**PASSAGE FOURNI**.
··········

Je considère tous les éléments concrets sur la scène (la parole fait partie de ces éléments concrets) comme les mots du poème théâtral.


En fait, entre un auteur comme je le suis devenu et un metteur en scène, c’est juste une question de développement du geste.


Si un metteur en scène a déjà écrit une dizaine de fois «sur une pièce» sans changer un seul mot de l’oeuvre (ce qui est selon moi déjà une façon de réécrire la pièce), il finira peut-être, tout naturellement, par avoir envie de réécrire la pièce plus encore, en allant même jusqu’à changer les mots de l’oeuvre, franchir ce mur du respect de l’oeuvre que je trouve suspect, parfois morbide. Je vois le travail du metteur en scène moderne comme un palimpseste. Réécrivant sur le manuscrit, le parchemin de l’auteur. Après avoir réécrit le sens à travers sa mise en scène sans en changer un mot, le metteur en scène commence un jour, et c’est normal, à avoir envie, comme moi je l’ai eu, de réécrire en grattant le manuscrit, en réécrivant par-dessus, ce qui est la définition exacte du palimpseste.

··········

**DONNÉES**.
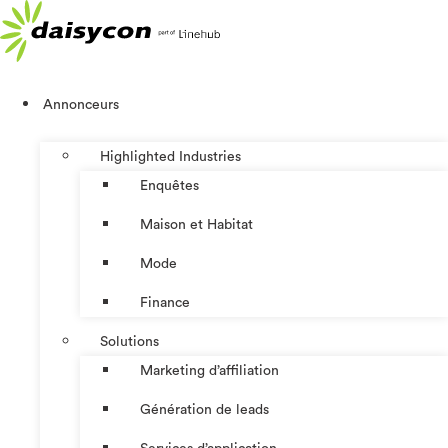
Aller
au
contenu
Annonceurs
Highlighted Industries
Enquêtes
Maison et Habitat
Mode
Finance
Solutions
Marketing d’affiliation
Génération de leads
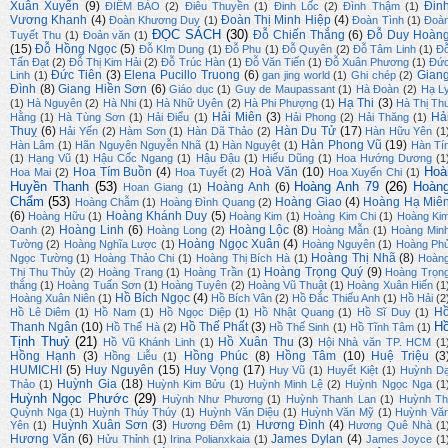
Xuân Xuyến
(9)
Đin
ĐIỂM BÁO
(2)
Điêu Thuyền
(1)
Đinh Lốc
(2)
Đình Thậm
(1)
Vương Khanh
(4)
Đoàn Thị Minh Hiệp
(4)
Đoàn Khương Duy
(1)
Đoàn Tình
(1)
Đoà
ĐỌC SÁCH
(30)
Đỗ Chiến Thắng
(6)
Đỗ Duy Hoàn
Tuyết Thu
(1)
Đoản văn
(1)
(15)
Đỗ Hồng Ngọc
(5)
Đỗ KIm Dung
(1)
Đỗ Phu
(1)
Đỗ Quyên
(2)
Đỗ Tâm Linh
(1)
Đ
Tấn Đạt
(2)
Đỗ Thị Kim Hải
(2)
Đỗ Trúc Hàn
(1)
Đỗ Văn Tiến
(1)
Đỗ Xuân Phương
(1)
Đứ
Đức Tiên
(3)
Elena Pucillo Truong
(6)
Gian
Linh
(1)
gan jing world
(1)
Ghi chép
(2)
Đình
(8)
Giang Hiền Sơn
(6)
Giáo dục
(1)
Guy de Maupassant
(1)
Hà Đoàn
(2)
Hạ L
Hạ Thi
(3)
(1)
Hà Nguyên
(2)
Hà Nhi
(1)
Hà Nhữ Uyên
(2)
Hà Phi Phượng
(1)
Hà Thị Th
Hải Miên
(3)
Hả
Hằng
(1)
Hà Tùng Sơn
(1)
Hải Điểu
(1)
Hải Phong
(2)
Hải Thăng
(1)
Thuỵ
(6)
Hàn Du Tử
(17)
Hải Yến
(2)
Hàm Sơn
(1)
Hàn Dã Thảo
(2)
Hàn Hữu Yên
(1
Hàn Phong Vũ
(19)
Hàn Lâm
(1)
Hãn Nguyên Nguyễn Nhã
(1)
Hàn Nguyệt
(1)
Hàn Tí
(1)
Hạng Vũ
(1)
Hậu Cốc Ngang
(1)
Hậu Đậu
(1)
Hiếu Dũng
(1)
Hoa Hướng Dương
(1
Hoà
Hoa Tím Buồn
(4)
Hoà Văn
(10)
Hoa Mai
(2)
Hoa Tuyết
(2)
Hoa Xuyến Chi
(1)
Huyền Thanh
(53)
Hoàng Anh 79
(26)
Hoàn
Hoàng Anh
(6)
Hoan Giang
(1)
Chẩm
(53)
Hoàng Giao
(4)
Hoàng Hạ Miê
Hoàng Chẫm
(1)
Hoàng Đình Quang
(2)
(6)
Hoàng Khánh Duy
(5)
Hoàng Hữu
(1)
Hoàng Kim
(1)
Hoàng Kim Chi
(1)
Hoàng Ki
Hoàng Linh
(6)
Hoàng Lộc
(8)
Oanh
(2)
Hoàng Long
(2)
Hoàng Mẫn
(1)
Hoàng Min
Hoàng Ngọc Xuân
(4)
Tường
(2)
Hoàng Nghĩa Lược
(1)
Hoàng Nguyên
(1)
Hoàng Ph
Hoàng Thị Nhã
(8)
Ngọc Tường
(1)
Hoàng Thảo Chi
(1)
Hoàng Thị Bích Hà
(1)
Hoàn
Hoàng Trọng Quý
(9)
Thị Thu Thủy
(2)
Hoàng Trang
(1)
Hoàng Trần
(1)
Hoàng Trọn
thắng
(1)
Hoàng Tuấn Sơn
(1)
Hoàng Tuyên
(2)
Hoàng Vũ Thuật
(1)
Hoàng Xuân Hiến
(1
Hồ Bích Ngọc
(4)
Hoàng Xuân Niên
(1)
Hồ Bích Vân
(2)
Hồ Đắc Thiếu Anh
(1)
Hồ Hải
(2
H
Hồ Lê Diêm
(1)
Hồ Nam
(1)
Hồ Ngọc Diệp
(1)
Hồ Nhật Quang
(1)
Hồ Sĩ Duy
(1)
H
Thanh Ngân
(10)
Hồ Thế Phất
(3)
Hồ Thế Hà
(2)
Hồ Thế Sinh
(1)
Hồ Tĩnh Tâm
(1)
Tịnh Thuỷ
(21)
Hồ Xuân Thu
(3)
Hồ Vũ Khánh Linh
(1)
Hội Nhà văn TP. HCM
(1
Hồng Hạnh
(3)
Hồng Phúc
(8)
Hồng Tâm
(10)
Huệ Triệu
(3
Hồng Liễu
(1)
HUMICHI
(5)
Huy Nguyên
(15)
Huy Vọng
(17)
Huy Vũ
(1)
Huyết Kiệt
(1)
Huỳnh D
Huỳnh Gia
(18)
Thảo
(1)
Huỳnh Kim Bửu
(1)
Huỳnh Minh Lệ
(2)
Huỳnh Ngọc Nga
(1
Huỳnh Ngọc Phước
(29)
Huỳnh Như Phương
(1)
Huỳnh Thanh Lan
(1)
Huỳnh Th
Quỳnh Nga
(1)
Huỳnh Thúy Thúy
(1)
Huỳnh Văn Diệu
(1)
Huỳnh Văn Mỹ
(1)
Huỳnh Vă
Huỳnh Xuân Sơn
(3)
Hương Đình
(4)
Yên
(1)
Hương Đêm
(1)
Hương Quê Nhà
(1
Hương Văn
(6)
James Dylan
(4)
Hửu Thỉnh
(1)
Irina Polianxkaia
(1)
James Joyce
(1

··········

**PROBLÈMES À RÉSOUDRE**.
a - Répondez brièvement aux questions suivantes sur le texte consacré à la mise en scène.
(i) Comment l'auteur considère-t-il tous les éléments concrets sur la scène ?
(ii) D'après l'auteur, qu'est-ce qui sépare un auteur comme lui d'un metteur en scène ?
(iii) À quoi l'auteur compare-t-il le travail du metteur en scène moderne ?
b - Rédigez la suite du texte consacré à la mise en scène, à partir de sa dernière phrase.

**RÉPONSES NUMÉROTÉES**.
a -
(i) Comme les mots du poème théâtral.
(ii) Juste une question de développement du geste.
(iii) À un palimpseste.

b -
C’est ce processus proche de celui de la mise en scène moderne qui m’amène par exemple à ne pas monter Les Trois Soeurs de Tchekhov mais finalement à réécrire sur le parchemin des Trois Soeurs, comme dans ma pièce Au monde.


Je suis un metteur en scène qui a poussé un peu plus loin le geste de la mise en scène. Ce processus était inévitable et je ne crois pas qu’il ne concerne que moi. Je pense qu’il va produire l’éclosion d’un grand nombre d’auteurs d’aujourd’hui, pleins de leur histoire de théâtre et concernés par leur présent.


C’est aussi une conception de l’écriture qui considère que nous sommes profondément liés aux autres, ceux qui nous ont précédés, qu’ils existent à travers nous. Nous ne créons pas à partir de rien, il n’y a pas de vide à l’intérieur de l’humain, il n’y a pas de vide à l’intérieur de la culture humaine.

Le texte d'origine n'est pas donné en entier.